GOAL 1: Can you lay out the part of the records that opens with the line containing "kingdom: Plantae" and closes with the line containing "scientific name: Cornus sericea" as a Markdown table with the columns Row and Line, leaving out any blank lines?

## BEGIN READING TEXT

Born on 23 November 1845 at Cahirmoyle, County Limerick, she was the younger daughter in a family of five sons and two daughters. Her Father was William Smith O'Brien, the Irish nationalist and her mother was Lucy Caroline, eldest daughter of Joseph Gabbett, of High Park, County Limerick. On her father's return in 1854 from the penal settlement in Tasmania, she rejoined him in Brussels, and stayed there until he came back to Cahirmoyle in 1856. On her mother's death in 1861, she moved with her father to Killiney, near Dublin, and was his constant companion till his death at Bangor, Gwynedd in 1864.[2]

From 1864, O'Brien lived at Cahirmoyle with her brother Edward, caring for his motherless children, Nelly, Dermod and Lucy, until his remarriage in 1880.[3] By 1879, Charlotte, who had been hard of hearing since childhood, had become entirely deaf. She went to live at Ardanoir near Foynes on the River Shannon, and spent time writing. She became a staunch supporter of Charles Stewart Parnell.

## END READING TEXT
## BEGIN RECORDS TO PROCESS

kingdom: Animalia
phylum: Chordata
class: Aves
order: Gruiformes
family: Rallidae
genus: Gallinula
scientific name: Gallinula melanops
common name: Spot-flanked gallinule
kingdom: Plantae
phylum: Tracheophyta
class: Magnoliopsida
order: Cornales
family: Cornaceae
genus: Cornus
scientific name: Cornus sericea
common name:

## END RECORDS TO PROCESS
## BEGIN RECORDS TO PROCESS

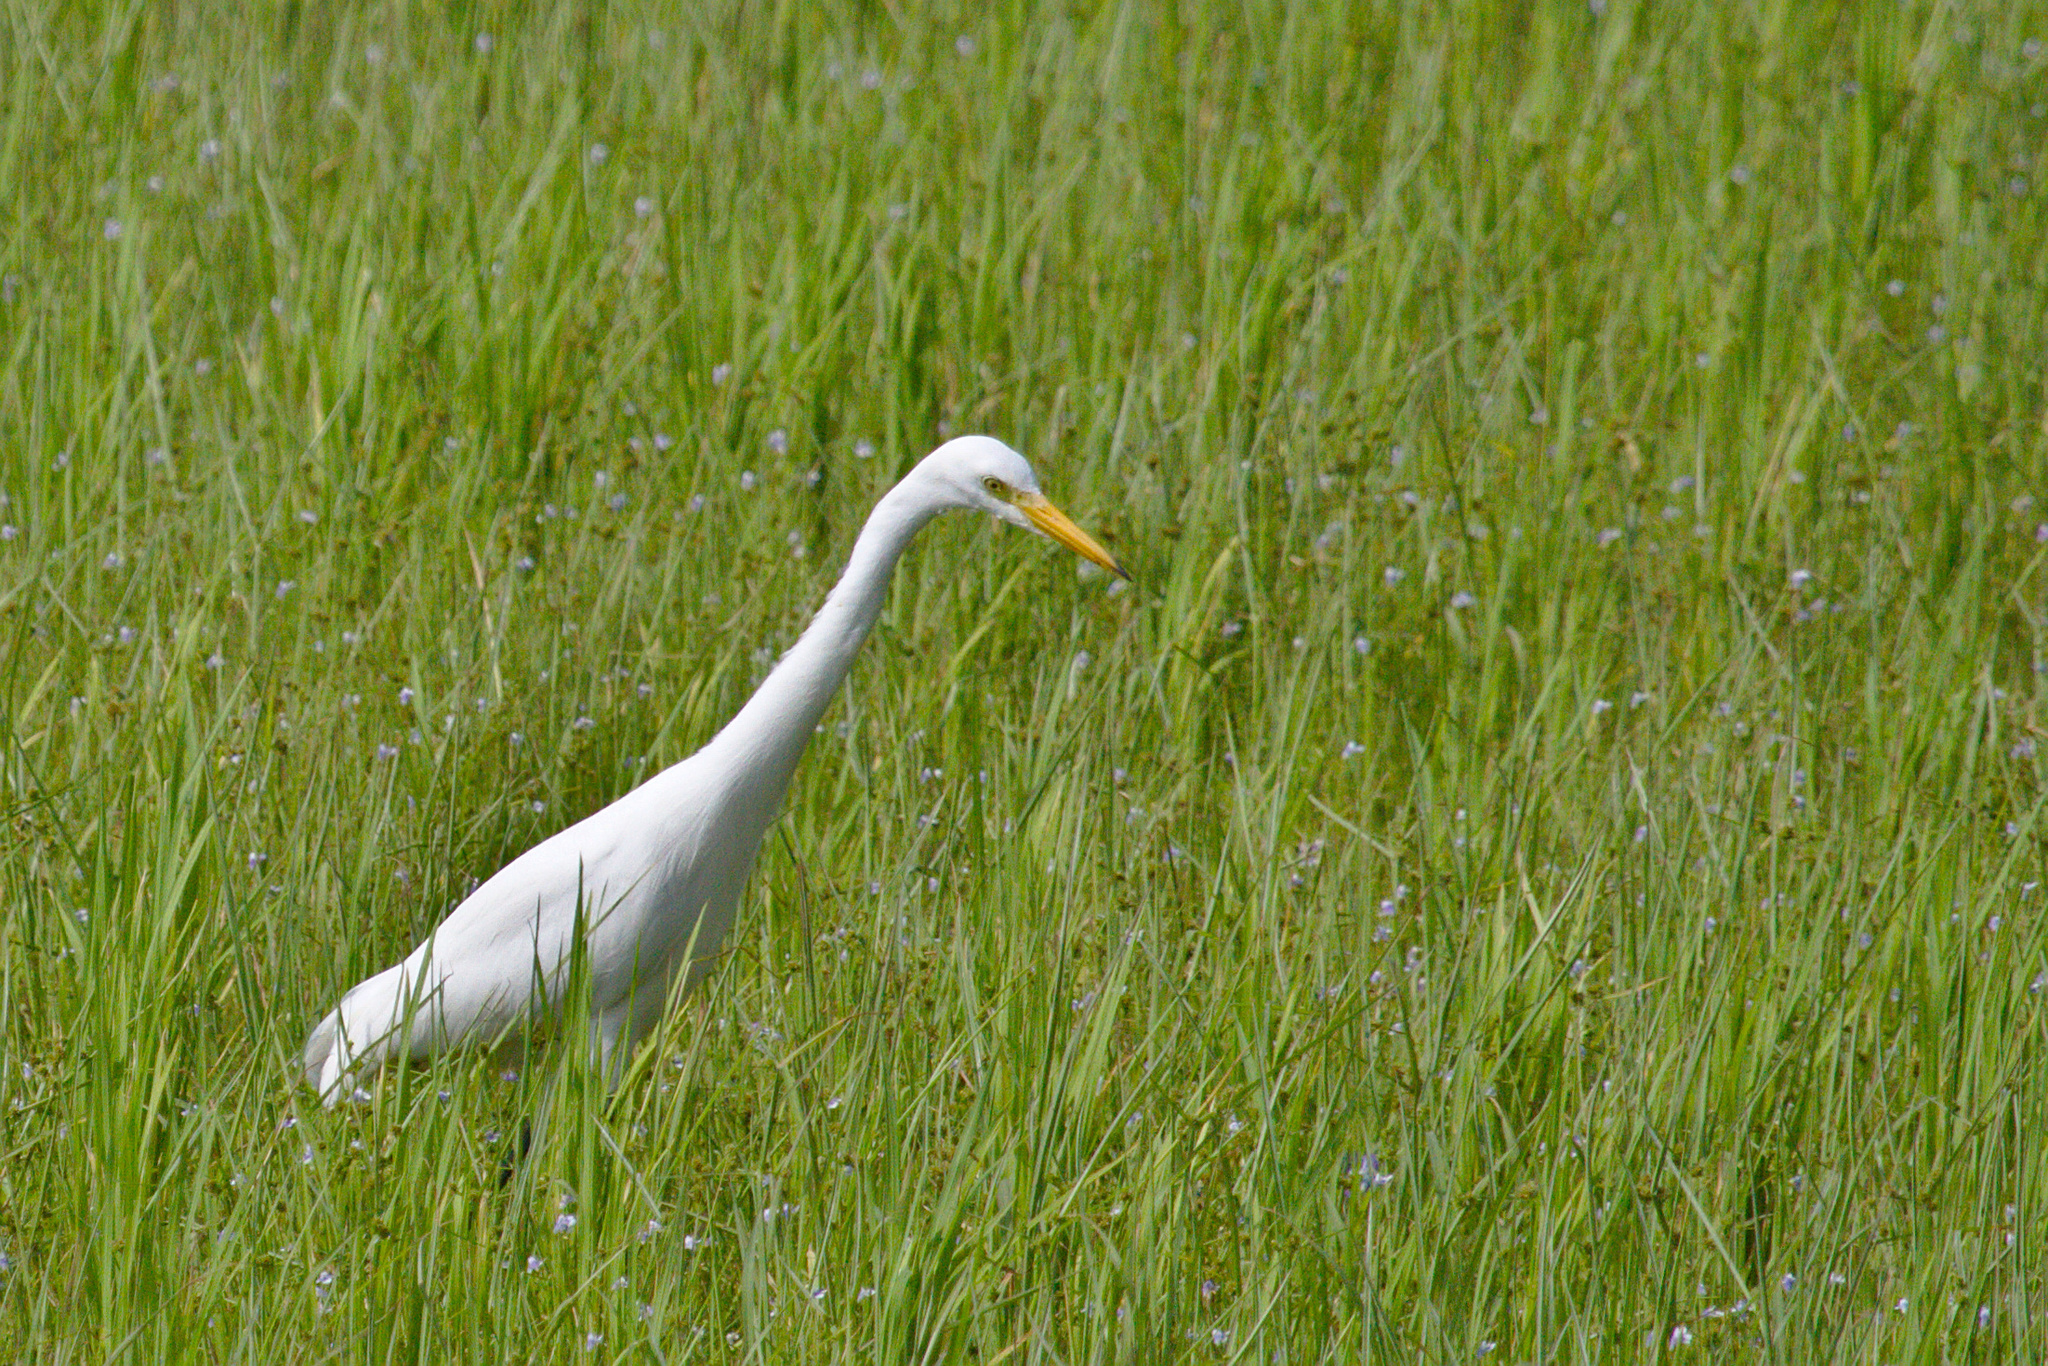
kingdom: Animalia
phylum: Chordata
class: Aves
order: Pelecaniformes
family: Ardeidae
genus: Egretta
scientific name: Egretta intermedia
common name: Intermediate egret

## END RECORDS TO PROCESS

GOAL 2: Could you transcribe the part of the passage about Charlotte O'Brien that opens with the words "From 1864, O'Brien" and closes with "Charles Stewart Parnell."?

TASK ANSWER 1:
| Row | Line |
|---|---|
| 1 | kingdom: Plantae |
| 2 | phylum: Tracheophyta |
| 3 | class: Magnoliopsida |
| 4 | order: Cornales |
| 5 | family: Cornaceae |
| 6 | genus: Cornus |
| 7 | scientific name: Cornus sericea |

TASK ANSWER 2:
From 1864, O'Brien lived at Cahirmoyle with her brother Edward, caring for his motherless children, Nelly, Dermod and Lucy, until his remarriage in 1880.[3] By 1879, Charlotte, who had been hard of hearing since childhood, had become entirely deaf. She went to live at Ardanoir near Foynes on the River Shannon, and spent time writing. She became a staunch supporter of Charles Stewart Parnell.